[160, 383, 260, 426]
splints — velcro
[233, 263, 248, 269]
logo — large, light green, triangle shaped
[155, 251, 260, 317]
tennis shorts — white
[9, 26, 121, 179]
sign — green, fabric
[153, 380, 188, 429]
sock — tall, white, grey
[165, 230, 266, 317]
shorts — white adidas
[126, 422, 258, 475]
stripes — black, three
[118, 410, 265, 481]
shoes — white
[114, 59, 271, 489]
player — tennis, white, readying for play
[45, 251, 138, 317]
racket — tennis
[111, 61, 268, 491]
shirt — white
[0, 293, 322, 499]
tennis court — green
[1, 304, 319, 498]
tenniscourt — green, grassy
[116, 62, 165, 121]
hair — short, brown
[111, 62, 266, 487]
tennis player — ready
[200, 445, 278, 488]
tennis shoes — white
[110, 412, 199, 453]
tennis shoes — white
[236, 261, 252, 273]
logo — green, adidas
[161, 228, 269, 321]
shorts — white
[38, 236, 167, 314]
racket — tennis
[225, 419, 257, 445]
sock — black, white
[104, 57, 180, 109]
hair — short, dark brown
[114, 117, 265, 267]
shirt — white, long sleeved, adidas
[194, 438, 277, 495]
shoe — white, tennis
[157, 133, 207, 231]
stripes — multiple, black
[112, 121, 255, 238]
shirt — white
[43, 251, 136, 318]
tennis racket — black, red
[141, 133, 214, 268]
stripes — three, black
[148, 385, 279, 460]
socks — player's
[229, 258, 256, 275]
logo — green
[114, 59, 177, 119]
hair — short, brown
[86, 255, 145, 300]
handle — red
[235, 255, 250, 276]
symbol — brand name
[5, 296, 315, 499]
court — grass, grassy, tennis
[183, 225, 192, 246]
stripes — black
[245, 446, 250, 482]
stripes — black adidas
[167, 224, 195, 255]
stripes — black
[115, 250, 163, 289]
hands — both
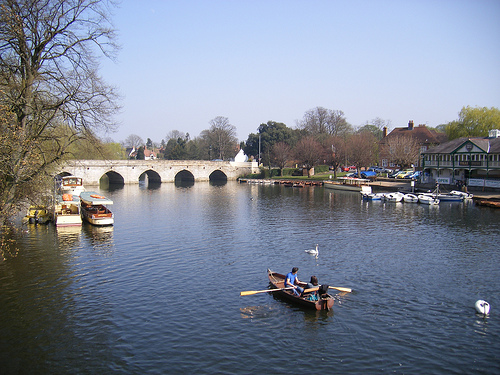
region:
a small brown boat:
[221, 226, 410, 356]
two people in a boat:
[271, 262, 363, 326]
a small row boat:
[206, 243, 409, 363]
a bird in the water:
[290, 230, 352, 272]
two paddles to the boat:
[212, 269, 379, 316]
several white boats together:
[351, 175, 476, 227]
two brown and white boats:
[41, 180, 136, 244]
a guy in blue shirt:
[273, 260, 318, 310]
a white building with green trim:
[396, 117, 496, 217]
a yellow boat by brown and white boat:
[15, 185, 62, 237]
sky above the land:
[162, 21, 314, 92]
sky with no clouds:
[191, 11, 332, 66]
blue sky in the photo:
[207, 13, 406, 93]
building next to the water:
[409, 120, 496, 184]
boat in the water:
[218, 233, 353, 343]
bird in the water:
[288, 229, 340, 272]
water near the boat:
[156, 217, 245, 267]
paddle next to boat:
[222, 277, 287, 309]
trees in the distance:
[251, 114, 360, 167]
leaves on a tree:
[248, 117, 294, 149]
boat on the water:
[232, 255, 337, 316]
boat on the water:
[435, 190, 477, 207]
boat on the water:
[362, 191, 384, 203]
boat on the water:
[81, 202, 111, 233]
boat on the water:
[52, 198, 90, 228]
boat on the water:
[357, 182, 388, 205]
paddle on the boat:
[239, 287, 267, 308]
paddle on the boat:
[332, 282, 357, 296]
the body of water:
[156, 304, 196, 345]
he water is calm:
[147, 230, 228, 281]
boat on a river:
[238, 250, 346, 326]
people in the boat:
[285, 265, 316, 295]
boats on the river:
[365, 180, 455, 210]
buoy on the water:
[470, 285, 490, 321]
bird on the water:
[295, 227, 330, 259]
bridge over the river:
[85, 147, 245, 192]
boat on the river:
[76, 181, 111, 227]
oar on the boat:
[237, 282, 283, 312]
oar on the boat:
[337, 276, 354, 297]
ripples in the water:
[379, 283, 441, 338]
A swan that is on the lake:
[472, 291, 497, 316]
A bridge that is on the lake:
[60, 155, 254, 205]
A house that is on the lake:
[402, 122, 497, 179]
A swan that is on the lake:
[300, 243, 332, 258]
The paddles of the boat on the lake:
[238, 282, 363, 294]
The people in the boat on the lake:
[285, 272, 325, 307]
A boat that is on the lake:
[255, 271, 353, 328]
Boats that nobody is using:
[15, 182, 122, 242]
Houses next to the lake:
[381, 126, 498, 188]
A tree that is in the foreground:
[2, 0, 120, 312]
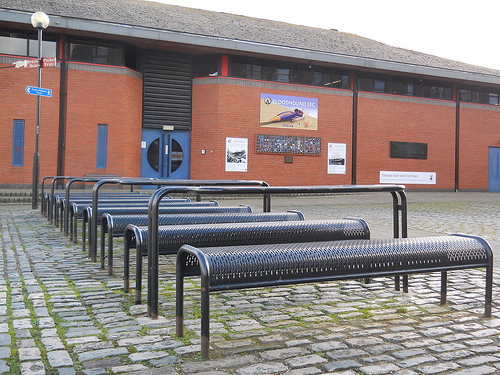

WHAT YOU WILL DO
Please locate every line in the rows above that contains the word "people", matching case exactly, and copy each of those lines.

THE REPLY
two people in a boat:
people in the boat:
The people in the boat on the lake:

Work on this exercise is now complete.